Dal “Va’, pensiero” di Giuseppe Verdi al “Pulcino pio“, il processo di de-intellettualizzazione della nostra società è completato. Tutta colpa della globalizzazione che, con la post-modernità, porta al decadimento dei costumi, dei valori e della cultura. Già tutto ciò che è “post”, per il solo fatto di venire dopo qualcos’altro, suona decadente in sé. Ma basta osservare ciò che accade per renderci conto di quanta strada ci siamo lasciati alle spalle in poco più di un secolo.
La nascita degli Stati Nazionali
Dopo il crollo dell’impero napoleonico ed il fallimento di assoggettare l’Europa all’egemonia francese (1815, Congresso di Vienna), gli Stati Nazionali iniziano a riorganizzarsi. Molti, come l’attuale Germania, per via dei troppi secoli di frammentazione interna e dominio straniero, per riappropriarsi della propria cultura, che nasce dalla riscoperta e dalla valorizzazione delle tradizioni, non possedendone di proprie, iniziano ad inventarne. Nascono così riti e culti del tutto creati ad hoc, per convincere i popoli delle origini degli Stati e della loro supremazia rispetto agli stranieri e ai barbari.

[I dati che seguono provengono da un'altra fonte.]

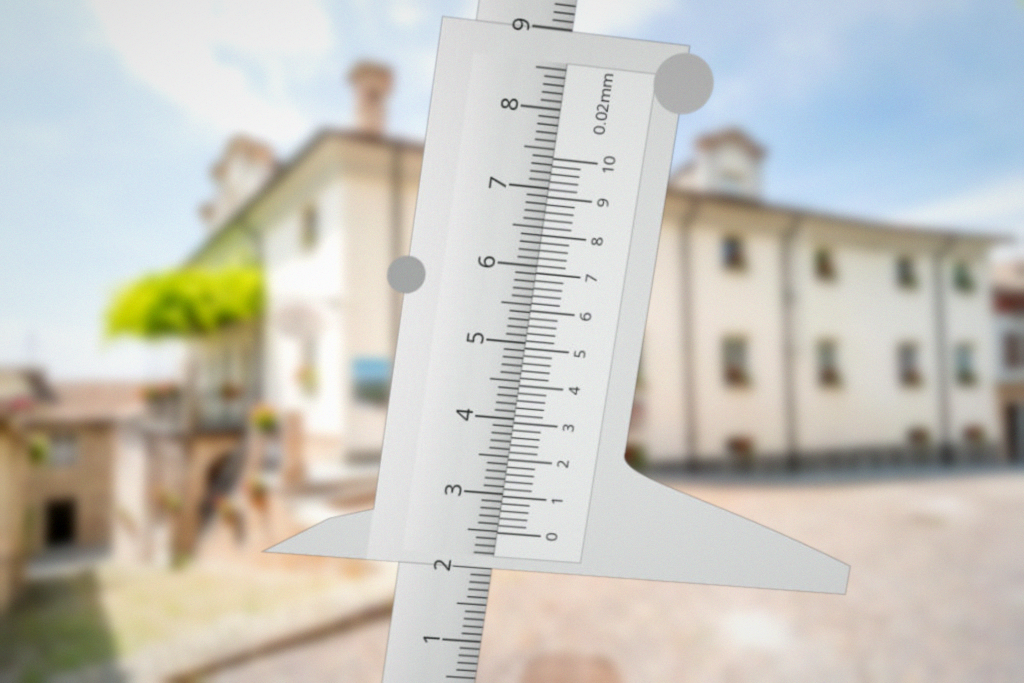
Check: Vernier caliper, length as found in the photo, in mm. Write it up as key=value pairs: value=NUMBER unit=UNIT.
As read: value=24.8 unit=mm
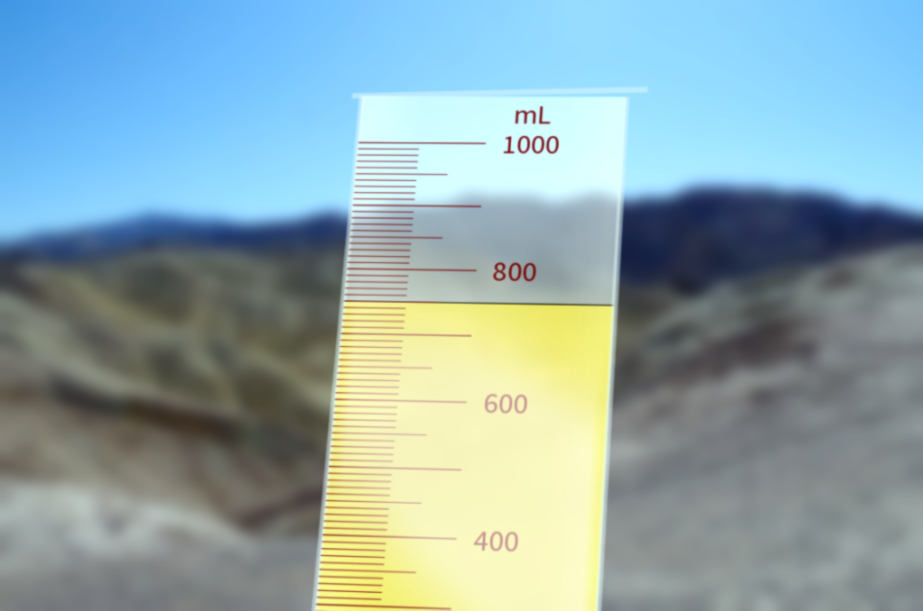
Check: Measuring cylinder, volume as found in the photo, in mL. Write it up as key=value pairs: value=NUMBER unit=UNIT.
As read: value=750 unit=mL
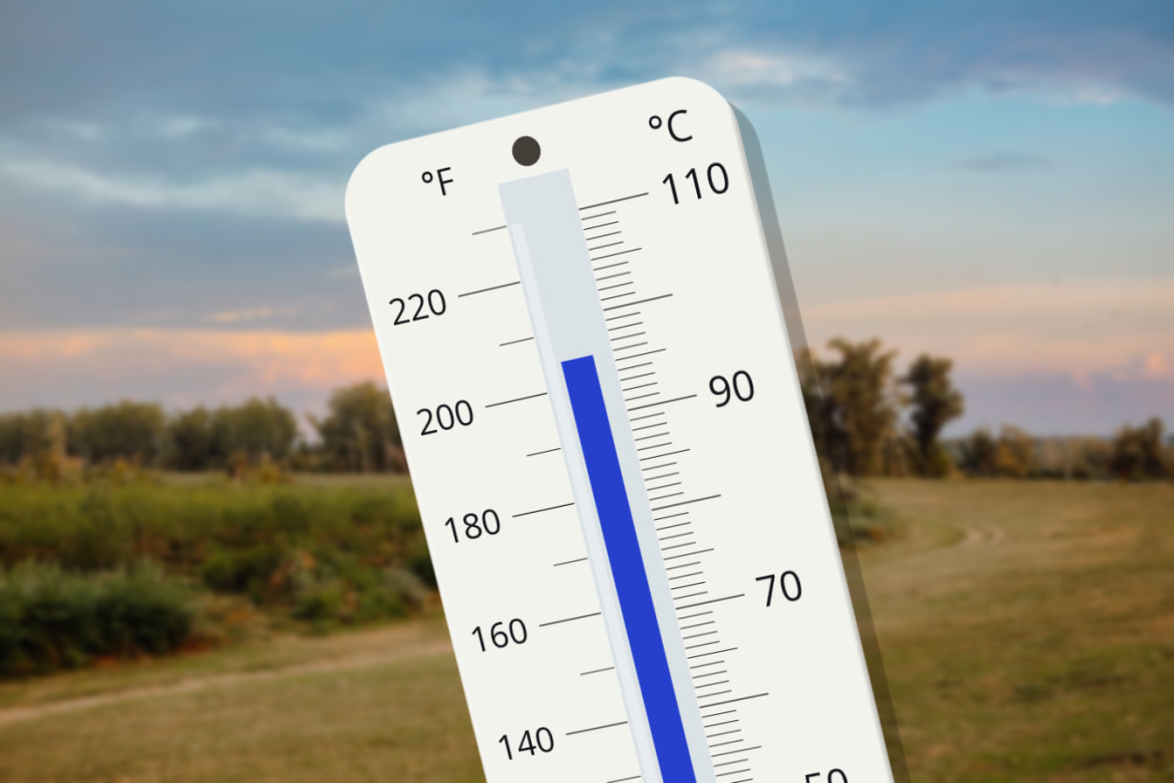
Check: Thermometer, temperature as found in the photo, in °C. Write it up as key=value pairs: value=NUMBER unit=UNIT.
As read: value=96 unit=°C
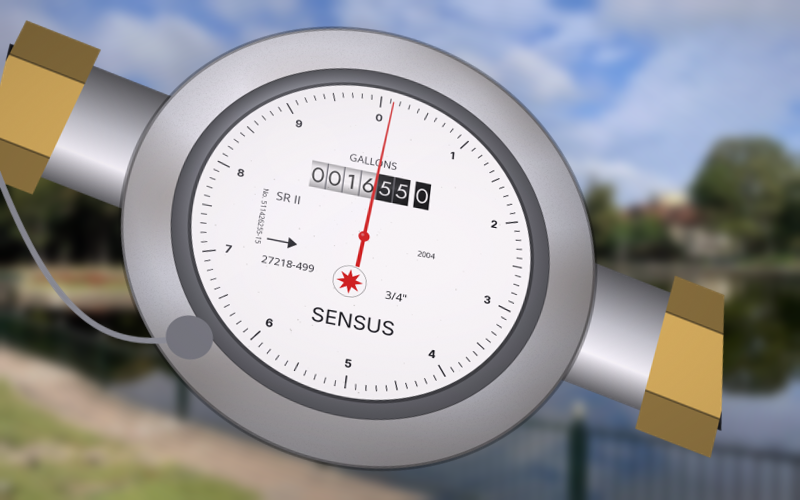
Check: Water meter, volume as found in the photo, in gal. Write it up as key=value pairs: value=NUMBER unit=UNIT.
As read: value=16550.1 unit=gal
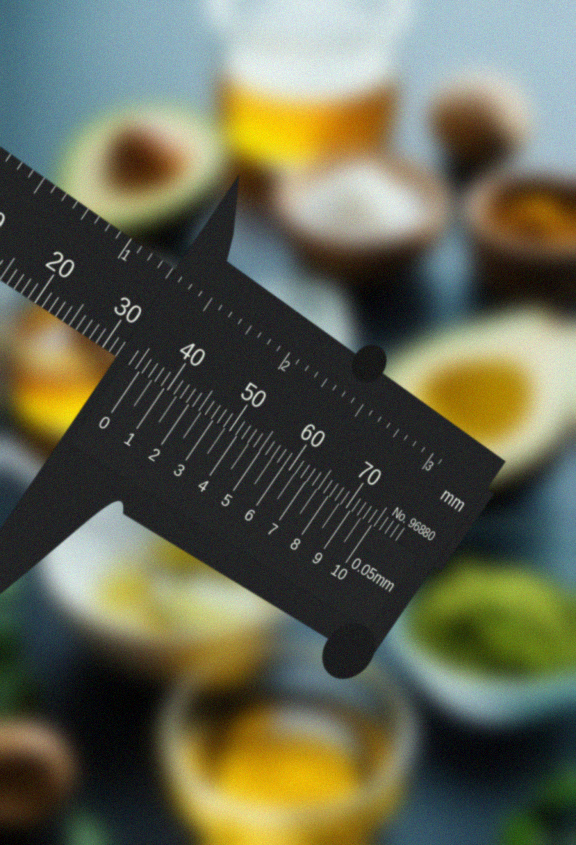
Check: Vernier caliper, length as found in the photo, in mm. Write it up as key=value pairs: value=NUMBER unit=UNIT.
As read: value=35.6 unit=mm
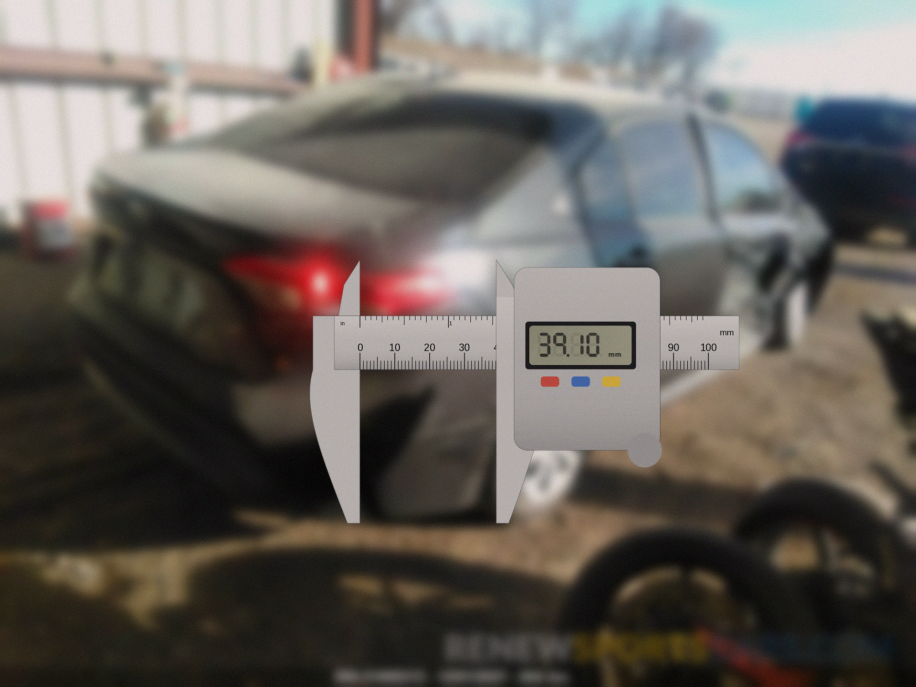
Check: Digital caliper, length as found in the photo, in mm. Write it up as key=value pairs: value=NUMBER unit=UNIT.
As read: value=39.10 unit=mm
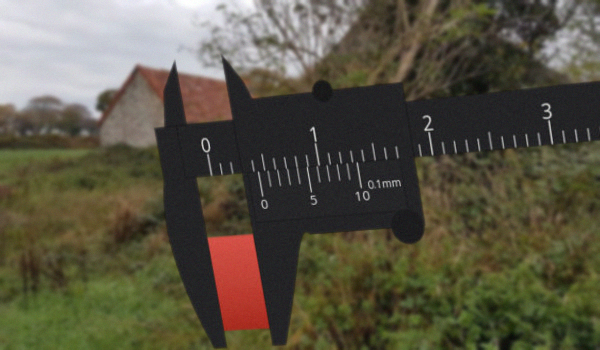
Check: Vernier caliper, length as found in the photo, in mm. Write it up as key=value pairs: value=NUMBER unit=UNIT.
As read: value=4.4 unit=mm
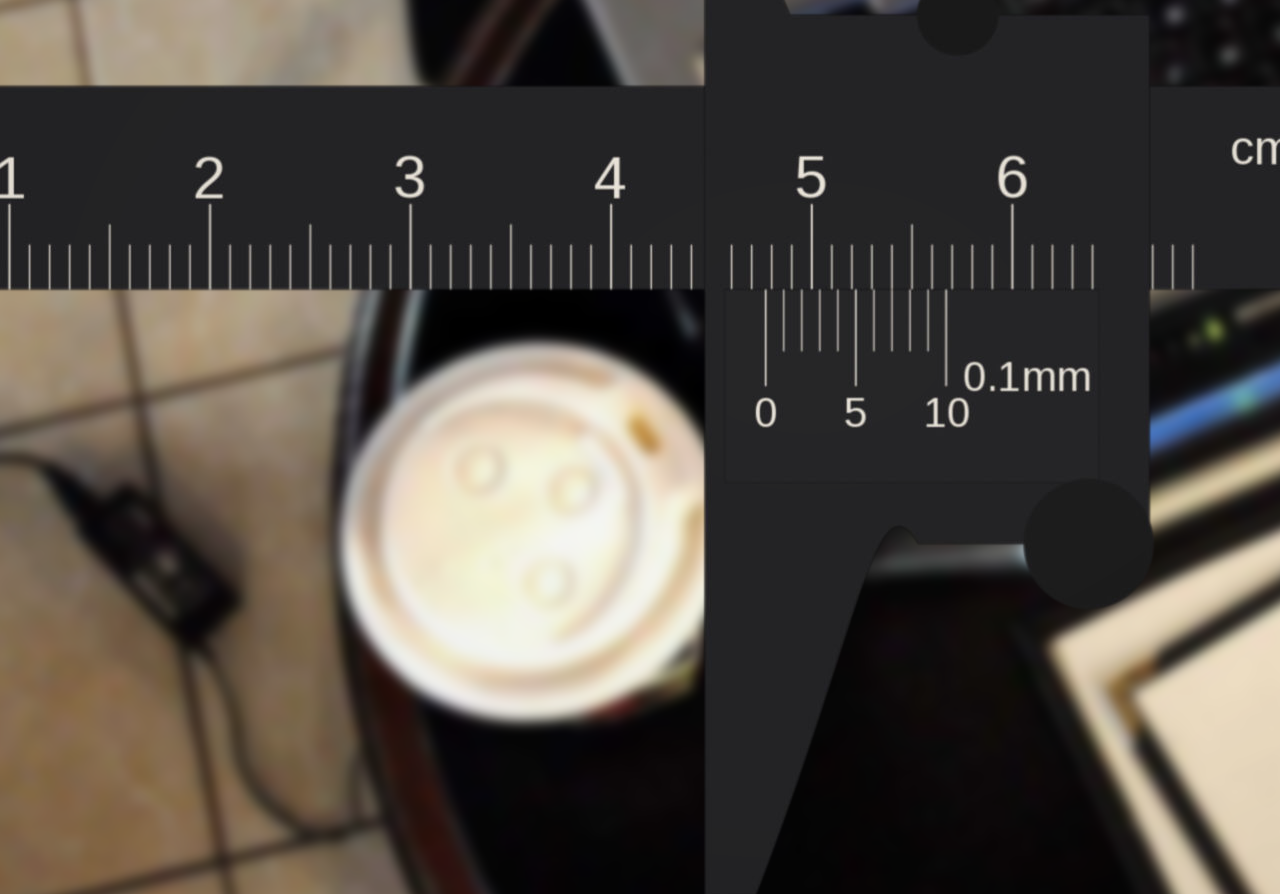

La formazione delle coscienze delle nuove generazioni, che rappresentano le future classi dirigenti su cui poggia l’identità degli Stati dell’Ottocento, passa per
- la visita ai grandi Musei (è in questo periodo che nascono, dopo il Louvre a Parigi del 1793, l’Isola dei Musei di Berlino e il British Museum di Londra) e per
- il Gran Tour, la consuetudine dei rampolli delle famiglie della borghesia europea di viaggiare, in compagnia dei precettori, per conoscere i luoghi della cultura. La maggior parte di questi viaggi vedevano l’Italia come meta privilegiata, alla scoperta delle rovine della civiltà della Roma imperiale.
Rivendicare lo spirito nazionalista
Il senso di questo riappropriarsi della propria cultura e conoscerne di altre è la spinta nazionalista di rivendicare la superiorità di un popolo che può contare, ad esempio, nei Musei del proprio Paese, sul fatto di vedere esposte testimonianze di culture minori, o di inviare nei luoghi che furono culla della civiltà i propri giovani a formarsi alla vita e ad accrescere il proprio sapere.
Uno tra i grandi nomi della storia del Novecento che incarna, perfino agli estremi, questo spirito è Hitler. Basti ricordare le opere costruite dal regime nazista, le modalità e i luoghi in cui si tenevano i raduni del Terzo Reich, in stile tipicamente romano, per ritrovare la sintesi di quanto fin qui detto.
La globalizzazione e la società liquida
Con la post-modernità e la globalizzazione, mentre prima ogni Stato tendeva e custodire gelosamente la propria cultura, si verifica una totale inversione. Arriva internet, compaiono mezzi di trasporto più veloci ed economici e, in un attimo, l’economia diventa globale. Tutto è alla portata di tutti e ogni bene, anche la cultura, può essere mercificato.
Ecco che crollano quei rigidi confini dell’Europa dell’Ottocento, in favore di quella che Zygmunt Bauman, il sociologo polacco scomparso di recente, battezza con il nome di società liquida. Una società in cui gli estremi coesistono e si fondono in confini che, di fatto, non esistono più.
Per questo oggi non sorprende più che il sacro di accompagni al profano e che non faccia differenza andare in un Museo per vedere i resti di una creatura preistorica o accontentarsi di una copia. E’ così che una cultura si de-intellettualizza, perché finisce per ammettere tutto, anzi meglio ciò che è fugace, semplice, sbrigativo, fungibile, rinnovabile e non impegnativo.
Non è forse su questo che si basa il consumismo? E non è vero che il consumismo ha contagiato anche la cultura?
I nuovi musei
Le foto che vedete le ho scattate personalmente al Centro Commerciale Auchan di Giugliano in Campania, vicino Napoli. Mi sembrava impossibile osservare degli adulti “spiegare” i dinosauri ai figli in un luogo in cui le famiglie vanno per fare acquisti. Bisogna arrendersi all’idea che questi siano i nuovi Musei della (in)cultura di massa.
Che ci piaccia o no, questo è. Bauman aveva ragione.